Information supplied:
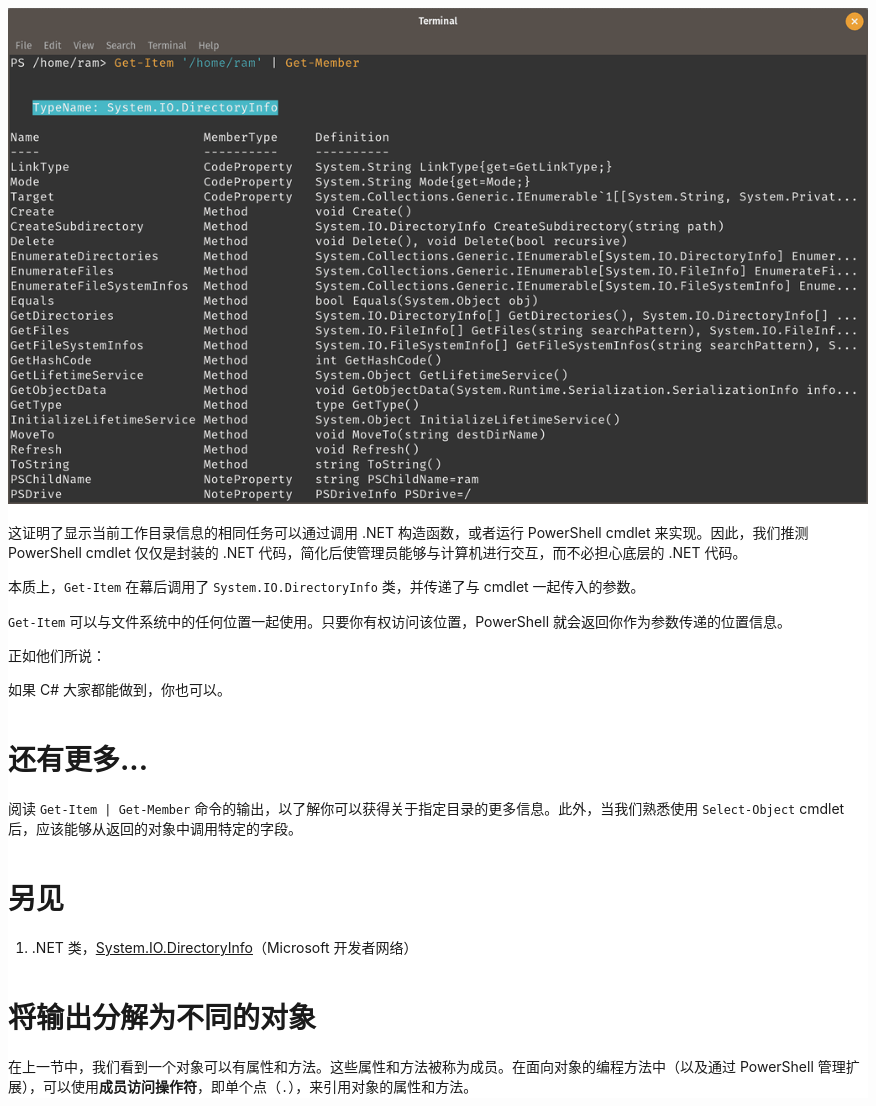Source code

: ![](img/c1e7e64f-6963-4c88-9e96-ee87651fba00.png)

这证明了显示当前工作目录信息的相同任务可以通过调用 .NET 构造函数，或者运行 PowerShell cmdlet 来实现。因此，我们推测 PowerShell cmdlet 仅仅是封装的 .NET 代码，简化后使管理员能够与计算机进行交互，而不必担心底层的 .NET 代码。

本质上，`Get-Item` 在幕后调用了 `System.IO.DirectoryInfo` 类，并传递了与 cmdlet 一起传入的参数。

`Get-Item` 可以与文件系统中的任何位置一起使用。只要你有权访问该位置，PowerShell 就会返回你作为参数传递的位置信息。

正如他们所说：

如果 C# 大家都能做到，你也可以。

# 还有更多...

阅读 `Get-Item | Get-Member` 命令的输出，以了解你可以获得关于指定目录的更多信息。此外，当我们熟悉使用 `Select-Object` cmdlet 后，应该能够从返回的对象中调用特定的字段。

# 另见

1.  .NET 类，[System.IO.DirectoryInfo](https://msdn.microsoft.com/en-us/library/system.io.directoryinfo(v=vs.110).aspx)（Microsoft 开发者网络）

# 将输出分解为不同的对象

在上一节中，我们看到一个对象可以有属性和方法。这些属性和方法被称为成员。在面向对象的编程方法中（以及通过 PowerShell 管理扩展），可以使用**成员访问操作符**，即单个点（`.`），来引用对象的属性和方法。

Action item:
Copy out all the records exactly, excluding pictures.

Reply to the task:
Source code

: ![](img/c1e7e64f-6963-4c88-9e96-ee87651fba00.png)

这证明了显示当前工作目录信息的相同任务可以通过调用 .NET 构造函数，或者运行 PowerShell cmdlet 来实现。因此，我们推测 PowerShell cmdlet 仅仅是封装的 .NET 代码，简化后使管理员能够与计算机进行交互，而不必担心底层的 .NET 代码。

本质上，`Get-Item` 在幕后调用了 `System.IO.DirectoryInfo` 类，并传递了与 cmdlet 一起传入的参数。

`Get-Item` 可以与文件系统中的任何位置一起使用。只要你有权访问该位置，PowerShell 就会返回你作为参数传递的位置信息。

正如他们所说：

如果 C# 大家都能做到，你也可以。

# 还有更多...

阅读 `Get-Item | Get-Member` 命令的输出，以了解你可以获得关于指定目录的更多信息。此外，当我们熟悉使用 `Select-Object` cmdlet 后，应该能够从返回的对象中调用特定的字段。

# 另见

1.  .NET 类，[System.IO.DirectoryInfo](https://msdn.microsoft.com/en-us/library/system.io.directoryinfo(v=vs.110).aspx)（Microsoft 开发者网络）

# 将输出分解为不同的对象

在上一节中，我们看到一个对象可以有属性和方法。这些属性和方法被称为成员。在面向对象的编程方法中（以及通过 PowerShell 管理扩展），可以使用**成员访问操作符**，即单个点（`.`），来引用对象的属性和方法。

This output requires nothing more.